DATA FOR ANALYSIS section start
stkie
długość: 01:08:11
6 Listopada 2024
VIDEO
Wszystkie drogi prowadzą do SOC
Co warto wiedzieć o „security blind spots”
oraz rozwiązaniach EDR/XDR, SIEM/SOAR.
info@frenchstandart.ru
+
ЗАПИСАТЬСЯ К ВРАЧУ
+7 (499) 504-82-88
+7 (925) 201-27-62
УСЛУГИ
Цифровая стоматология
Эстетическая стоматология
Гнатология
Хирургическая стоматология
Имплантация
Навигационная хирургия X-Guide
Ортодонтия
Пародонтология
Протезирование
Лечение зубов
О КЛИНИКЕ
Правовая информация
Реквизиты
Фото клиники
DATA FOR ANALYSIS section end
DATA FOR ANALYSIS section start
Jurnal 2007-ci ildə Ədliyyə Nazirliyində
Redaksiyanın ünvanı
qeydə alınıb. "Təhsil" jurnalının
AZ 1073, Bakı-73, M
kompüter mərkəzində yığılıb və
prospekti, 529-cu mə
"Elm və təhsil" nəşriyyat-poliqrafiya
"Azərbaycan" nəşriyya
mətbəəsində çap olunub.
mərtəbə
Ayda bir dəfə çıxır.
DATA FOR ANALYSIS section end
DATA FOR ANALYSIS section start
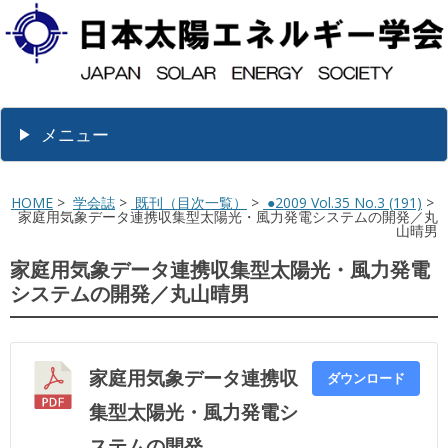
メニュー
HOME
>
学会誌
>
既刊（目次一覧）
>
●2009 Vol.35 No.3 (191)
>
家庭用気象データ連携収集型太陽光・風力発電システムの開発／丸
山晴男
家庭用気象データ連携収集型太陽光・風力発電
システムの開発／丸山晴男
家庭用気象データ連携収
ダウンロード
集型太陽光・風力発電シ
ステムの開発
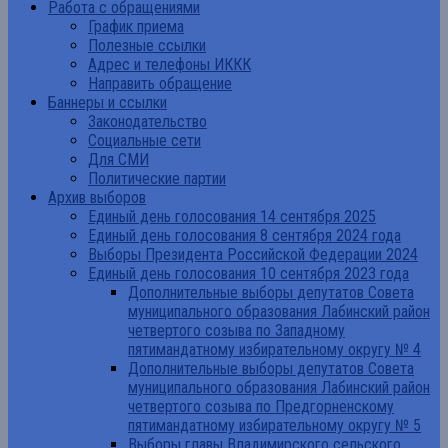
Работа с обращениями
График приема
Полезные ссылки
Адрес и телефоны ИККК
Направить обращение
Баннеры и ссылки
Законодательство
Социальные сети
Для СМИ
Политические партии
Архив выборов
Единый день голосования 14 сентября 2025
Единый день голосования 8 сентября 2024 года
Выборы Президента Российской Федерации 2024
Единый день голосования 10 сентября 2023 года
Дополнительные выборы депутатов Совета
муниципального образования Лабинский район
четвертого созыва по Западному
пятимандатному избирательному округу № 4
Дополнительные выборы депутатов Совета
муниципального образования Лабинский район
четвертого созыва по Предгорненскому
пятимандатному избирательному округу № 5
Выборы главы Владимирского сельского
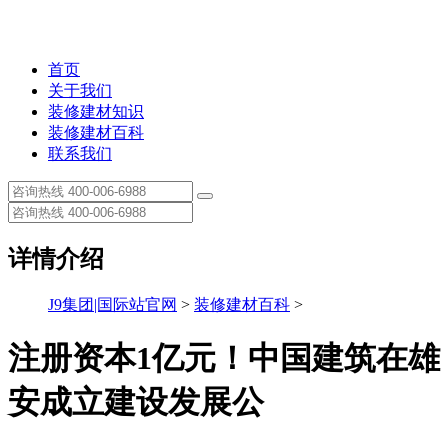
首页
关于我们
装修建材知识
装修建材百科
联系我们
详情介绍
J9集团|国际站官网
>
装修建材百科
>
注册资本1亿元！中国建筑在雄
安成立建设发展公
DATA FOR ANALYSIS section end
• **TASK TO CARRY OUT**: The word "Единый" is the filter: copy every line of the listing above that contains it.

• **EXERCISE SOLUTION**:
Единый день голосования 14 сентября 2025
Единый день голосования 8 сентября 2024 года
Единый день голосования 10 сентября 2023 года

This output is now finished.